Title: The Order of Melchizedek
Author: Francis Myles
Publisher: Word and Spirit Books (2010)
ISBN: 978-1-61623-320-4

FRANCIS Myles’ offering, The Order of Melchizedek, recalibrates some of the rituals that have defined the Christian faith for centuries. Rightfully so, it carries a warning on the front cover — “The book contains highly sensitive material which the devil and religious institutions do not want you to hear!”

Whether it is the spiritual discipline of tithing or Holy Communion, or the church in the marketplace, all the religious traditions you have become used to, and comfortable with, are shaken to their very foundation and knocked to the ground in spectacular fashion because Myles takes no prisoners in delivering his “revelations”.

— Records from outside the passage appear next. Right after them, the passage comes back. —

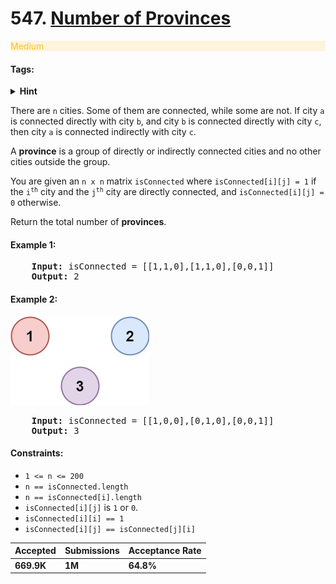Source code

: # 547. [Number of Provinces](https://leetcode.com/problems/number-of-provinces/)

<p style="color:#FFC01E;background-color:rgb(255 192 30/.15)">
    Medium
</p>

#### Tags:

<details>
    <summary><b>Hint</b></summary>
        hint here
</details>

There are `n` cities. Some of them are connected, while some are not. If city `a` is connected directly with city `b`,
and city `b` is connected directly with city `c`, then city `a` is connected indirectly with city `c`.

A **province** is a group of directly or indirectly connected cities and no other cities outside the group.

You are given an `n x n` matrix `isConnected` where `isConnected[i][j] = 1` if the <code>i<sup>th</sup></code> city and
the <code>j<sup>th</sup></code> city are directly
connected, and `isConnected[i][j] = 0` otherwise.

Return the total number of **provinces**.

#### Example 1:

<pre>
    <b>Input:</b> isConnected = [[1,1,0],[1,1,0],[0,0,1]]
    <b>Output:</b> 2
</pre>

#### Example 2:

![img.png](../../../../../resources/task547/img.png)

<pre>
    <b>Input:</b> isConnected = [[1,0,0],[0,1,0],[0,0,1]]
    <b>Output:</b> 3
</pre>

#### Constraints:

* `1 <= n <= 200`
* `n == isConnected.length`
* `n == isConnected[i].length`
* `isConnected[i][j]` is `1` or `0`.
* `isConnected[i][i] == 1`
* `isConnected[i][j] == isConnected[j][i]`

| Accepted   | Submissions | Acceptance Rate |
|------------|-------------|-----------------|
| **669.9K** | **1M**      | **64.8%**       |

In this review, however, allow me to particularly focus on the subject of tithing. Tithing is a very controversial subject in the body of Christ today, and one of the reasons is that is has been defined as a gateway to riches for the believer, if not the “man of God”. Believers across the globe therefore continue to tithe, and tithe, and tithe, in the hope of grabbing hold of those elusive riches. But if the truth be told, very few ever get to see, let alone enjoy, those riches this side of heaven despite their consistent tithing. The major question remains: why is it that so many Christians who faithfully tithe never get to enjoy the promised fruits?

Myles disabuses believers of such a notion in the chapter titled, ‘Abram Meets Melchizedek’. While many churches teach that Abraham introduced tithing before the advent of the law, they go on to extract tithes under the paradigm captured in Malachi Chapter 3, which was specifically addressed to priests operating under the law of Moses.

This book primarily addresses a spiritual priestly order introduced by Jesus Christ, transitioning from the Old Testament Levitical priestly order introduced through Aaron the brother of Moses. It was under that old order that the children of Israel tithed to have the windows of heaven opened so they could receive a blessing.

In this book, contemporary ministers of the gospel who use that old order to extract tithes from their congregants are rebuked for missing the point, and glaringly so. Abraham’s tithe was not motivated by the desire for riches, and neither did it compel God to enrich him, because the man was already rich! What it simply did was to provoke God into intercepting the five kings that were coming to attack him.

Although many have gone on to argue that tithing was an Old Testament practice that has no place in the New Testament, in his other book, Tithing Under the Order of Melchizedek: The Return of the Lost Key (2013), Myles goes on to explain that — as demonstrated by Hebrews 7:8, “And here men that die receive tithes; but there he receiveth them, of whom it is witnessed that he liveth.” — tithing is still very much part of the spiritual technologies of the New Testament. This is about tithing from an inspired rather than regulated heart.

Failure to understand this revelation has perpetuated the practice of legalistic tithing within the church which, in many cases, has led to frustration and disappointment as the riches promised from the pulpit on the basis of tithing are hardly forthcoming.

This offering from Myles is indeed a handy tool not only for individual Christians, but churches as well as it would help them see where they have made mistakes and make necessary corrections, if they do have a teachable spirit.